Rough ride … Cecil Collins’ The Quest, in Journeys With The Waste Land. Photograph: Collins, Cecil/Tate Images

Glass/Mirrors

The role of glass in the structure of The Wasteland is one of deception, often performing as mirrors which refract both light and perspective back onto the viewer in alternate form. In A Game of Chess, the throne of the woman (the identity of whom is never truly identified) is illustrated through references to Antony and Cleopatra, in which the “barge” of the play is transformed into a “Chair” on which the woman sits. Within the stanza, the polished glass chair itself inherits the role of a mirror, which reflects “light upon the table” and “doubles” the flames of the candelabra. This image of a throne room is overwrought with reflection, refracted light, and heavy perfumes thus warping the perception of both those who smell it and those who view it. 

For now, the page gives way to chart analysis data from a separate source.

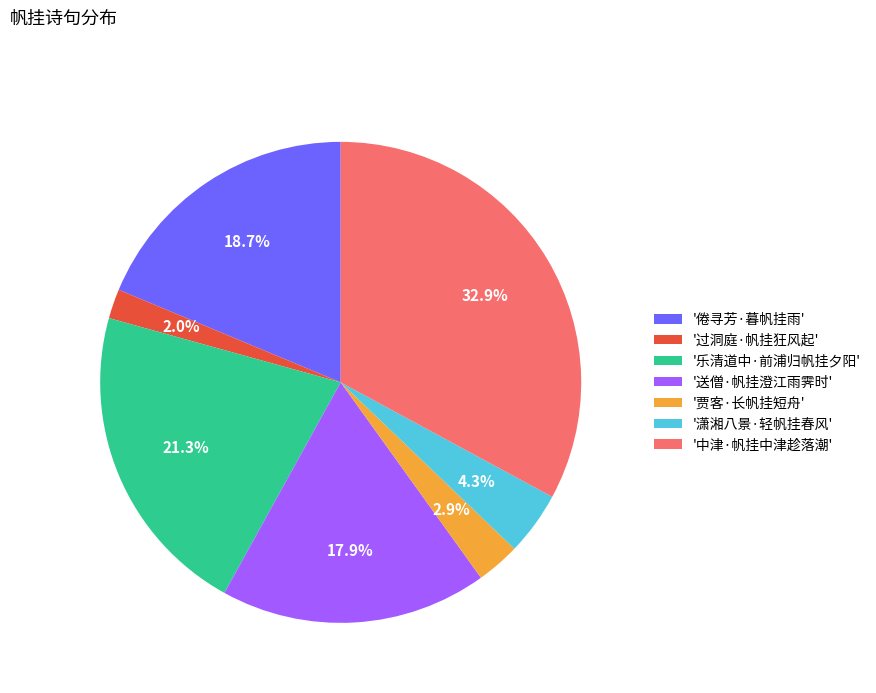

Is there a majority slice in this chart?

No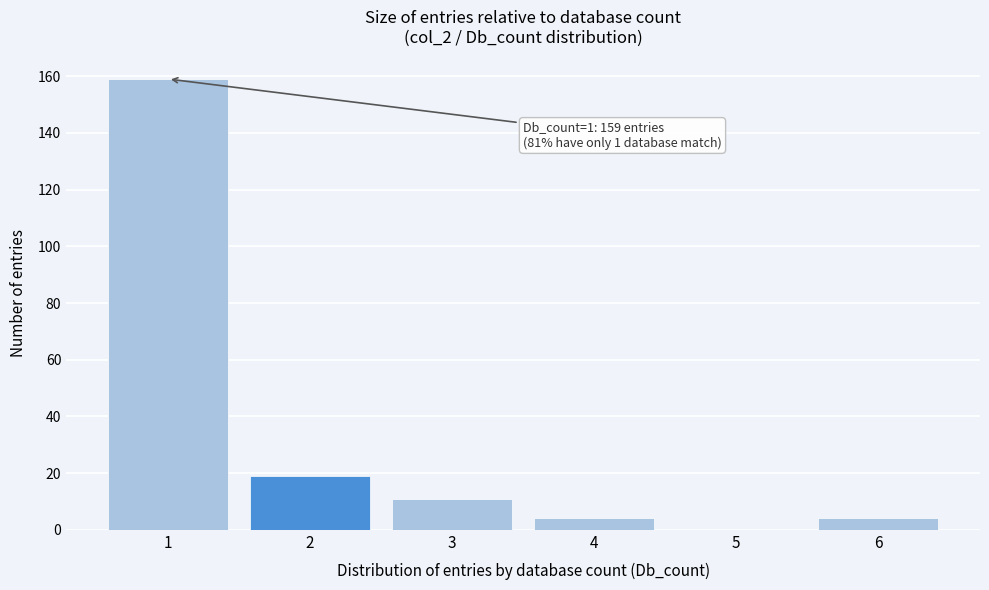

Reading left to right, extract all data points from this chart.

1=159	2=19	3=11	4=4	5=0	6=4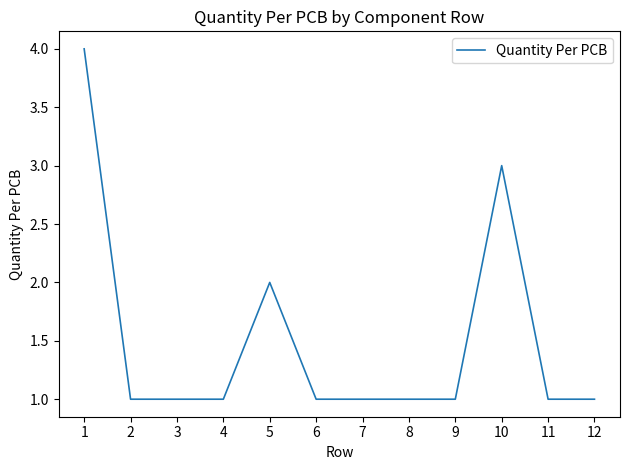

What is the difference between the second highest and minimum values?

2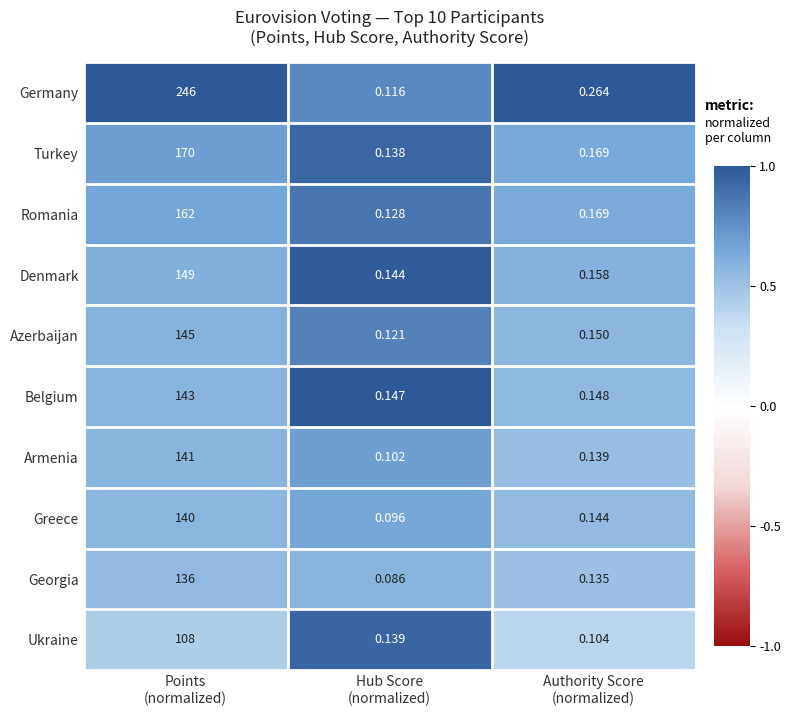

Rank the series at Points
(normalized) from highest to lowest value.

Germany, Turkey, Romania, Denmark, Azerbaijan, Belgium, Armenia, Greece, Georgia, Ukraine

This reading continues into the segment of Antony and Cleopatra that Eliot references, which depicts Cleopatra’s first meeting with Mark Antony, on which she rides a barge “like a burnished throne” (Antony and Cleopatra, II, ii, l. 190) with a golden deck and silver oars, rendering the ship a reflective surface. Coupled with his reference to Dido, when he describes the candles which “flung their smoke into the laquearia”, which refers to the smoke of her burning body upon the pyre, the scent of the smoke is covered by heavy perfumes thus imbuing this hall of mirrors with a role of deception. Such a reading is further illustrated when one follows the pairs of desiccated lovers Eliot references, as each pair was blinded by lust or love in some aspect, leading to their demise.